Author: David Zelený en:pcoa_nmds

This is an old revision of the document!

# Ordination analysis

## PCoA & NMDS (distance-based unconstrained ordination)

### Theory #### Principal Correspondence Analysis (PCoA)

This method is also known as MDS (Metric Multidimensional Scaling). While PCA preserves Euclidean distances among samples and CA chi-square distances, PCoA provides Euclidean representation of a set of objects whose relationship is measured by any dissimilarity index. As well as PCA and CA, PCoA returns a set of orthogonal axes whose importance is measured by eigenvalues. This means that calculating PCoA on Euclidean distances among samples yields the same results as PCA calculated on the covariance matrix of the same dataset (if scaling 1 is used), and PCoA on Chi-square distances similar results to CA (but not identical, because CA is applying the weights in the calculation). In case of using non-metric (non-Euclidean) distance index, the PCoA may produce axes with negative eigenvalues which cannot be plotted. Solution to this is to either convert the non-metric dissimilarity index to metric one (e.g. Bray-Curtis dissimilarity is non-metric, but after square-root transformation becomes metric) or using specific corrections (Lingoes or Cailliez). Since the PCoA algorithm is based on the matrix of dissimilarities between samples, the species scores are not calculated; however, the species can be projected to the ordination diagram as weighted means or correlations, similarly as supplementary environmental variables.

#### Non-metric Multidimensional Scaling (NMDS)

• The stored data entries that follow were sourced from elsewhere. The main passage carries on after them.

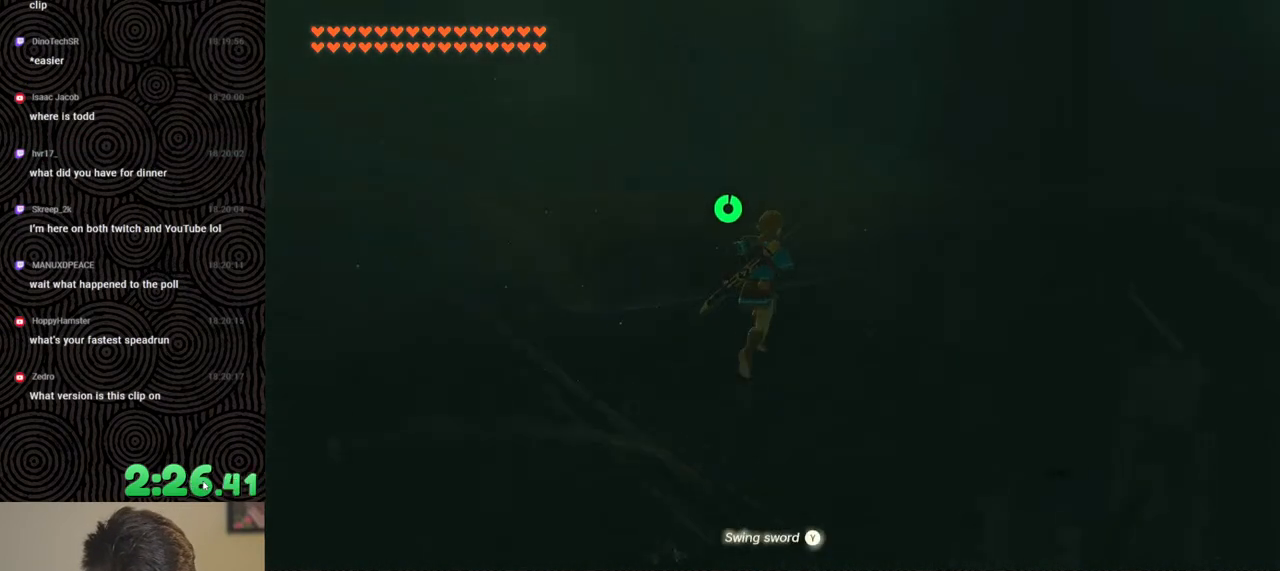
{"buttons": ["B"], "left_stick": "up-right", "right_stick": "center", "events": [[400, "right_stick", "center"]]}
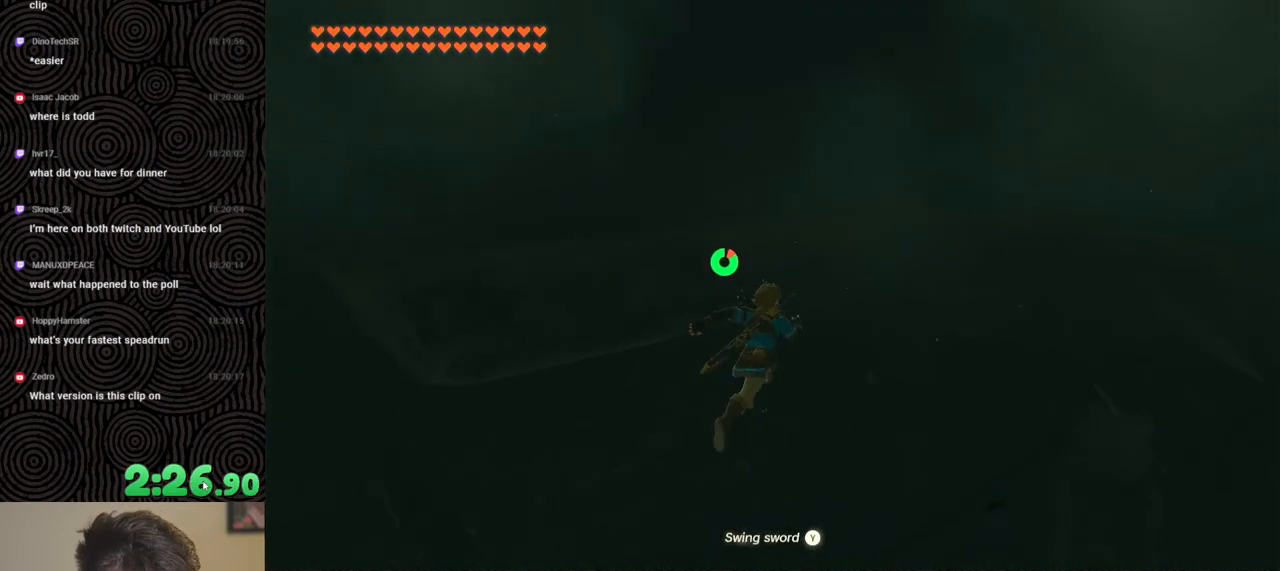
{"buttons": ["B"], "left_stick": "up-right", "right_stick": "center", "events": []}
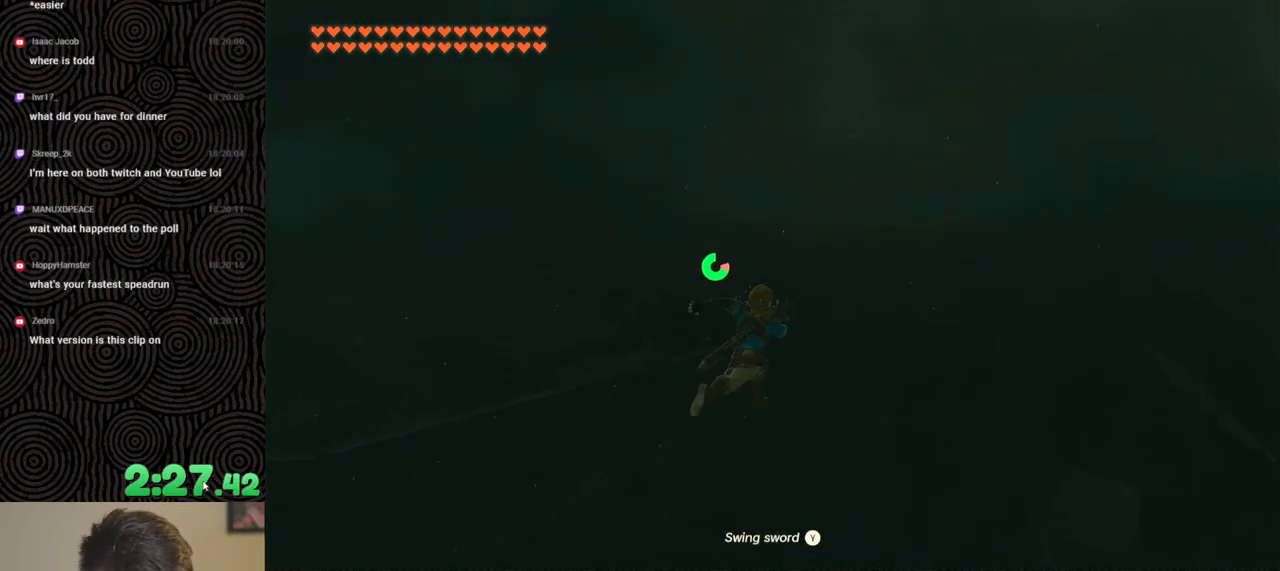
{"buttons": ["B"], "left_stick": "up", "right_stick": "down-left", "events": [[283, "right_stick", "down"], [383, "left_stick", "up"], [383, "right_stick", "down-left"]]}
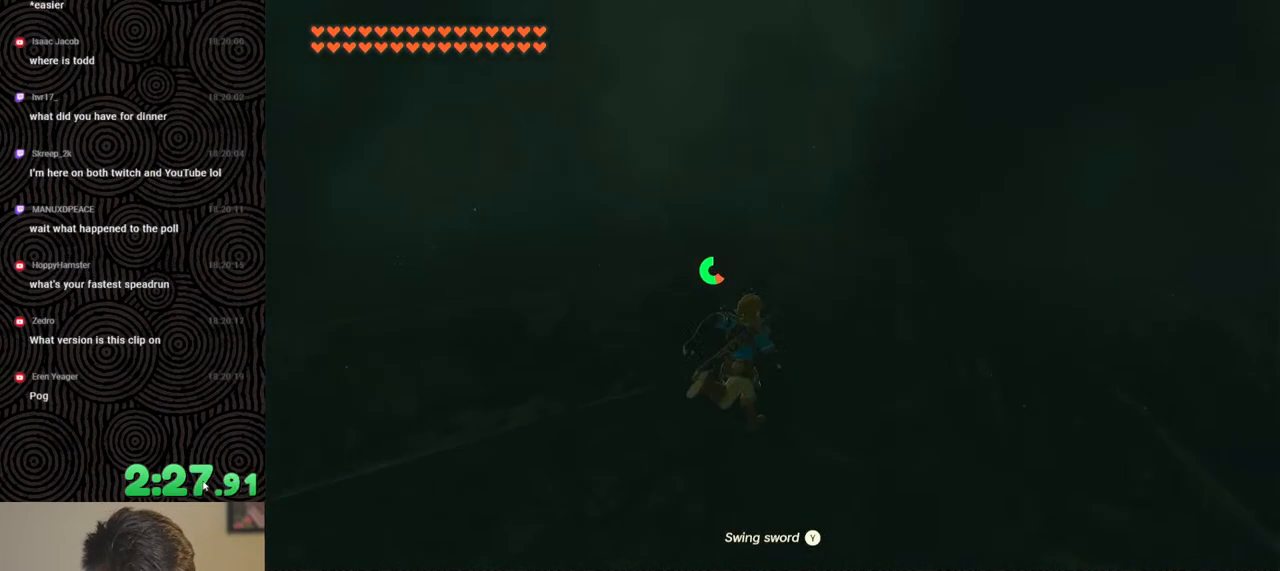
{"buttons": ["B"], "left_stick": "up", "right_stick": "down-left", "events": []}
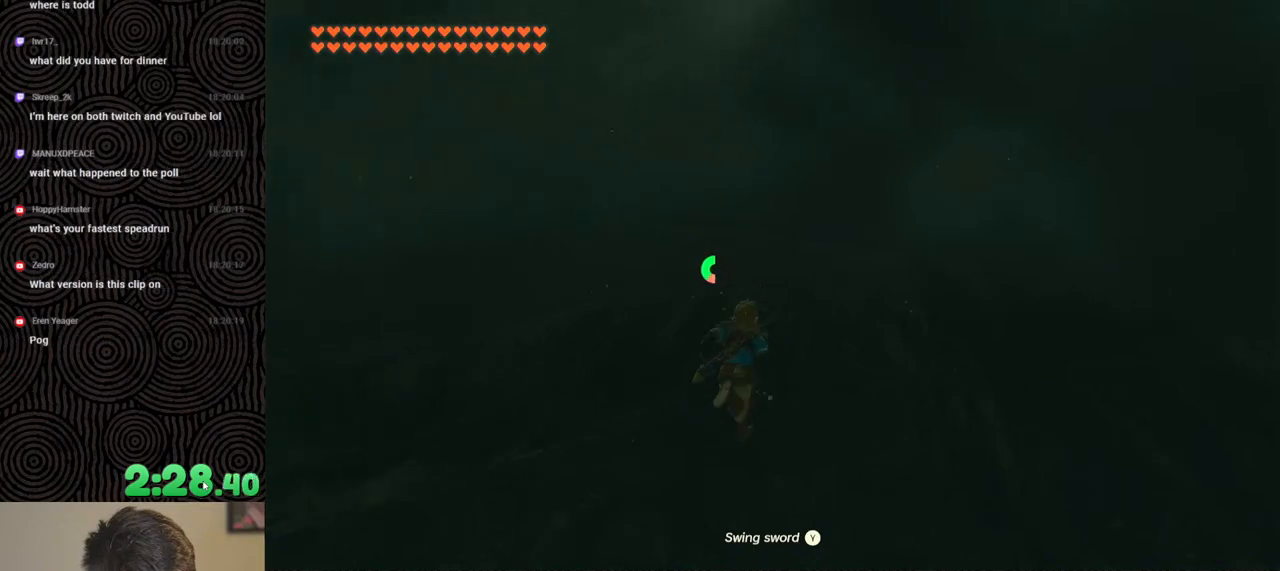
{"buttons": ["B"], "left_stick": "up", "right_stick": "down-left", "events": []}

Non-metric alternative to PCoA analysis - it can use any distance measure among samples, and the main focus is on projecting the relative position of sample points into low dimensional ordination space (two or three axes). The method is distance based, not eigenvalue based - it means that it does not attempt to maximize the variance preserved by particular ordination axes and resulting projection could therefore be rotated in any direction.

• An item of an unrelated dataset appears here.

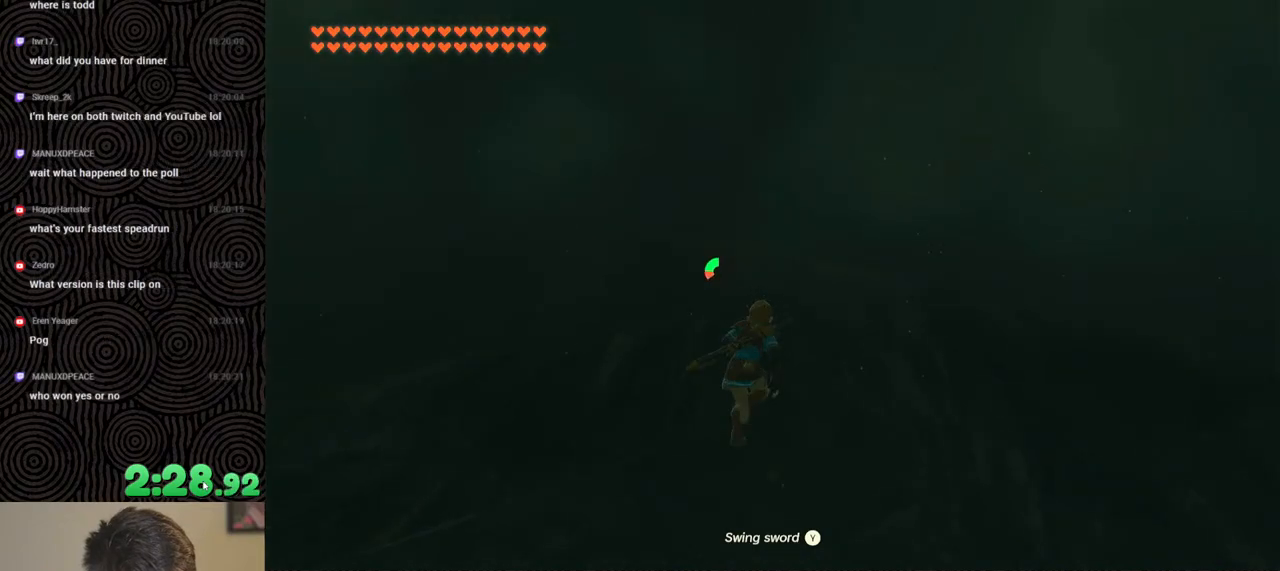
{"buttons": ["B"], "left_stick": "up", "right_stick": "down-left", "events": []}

The algorithm goes like this (simplified):

1. Specify the number of dimensions m you want to use (into which you want to scale down the distribution of samples in multidimensional space - that's why it's scaling).
2. Construct initial configuration of all samples in m dimensions as a starting point of iterative process. The result of the whole iteration procedure may depend on this step, so it's somehow crucial - the initial configuration could be generated by random, but better way is to help it a bit, e.g. by using PCoA ordination as a starting position.
3. An iterative procedure tries to reshuffle the objects in given number of dimension in such a way that the real distances among objects reflects best their compositional dissimilarity. Fit between these two parameters is expressed as so called stress value - the lower stress value the better.
4. Algorithm stops when new iteration cannot lower the stress value - the solution has been reached.
5. After the algorithm is finished, the final solution is rotated using PCA to ease its interpretation (that's why final ordination diagram has ordination axes, even if original algorithm doesn't produce any).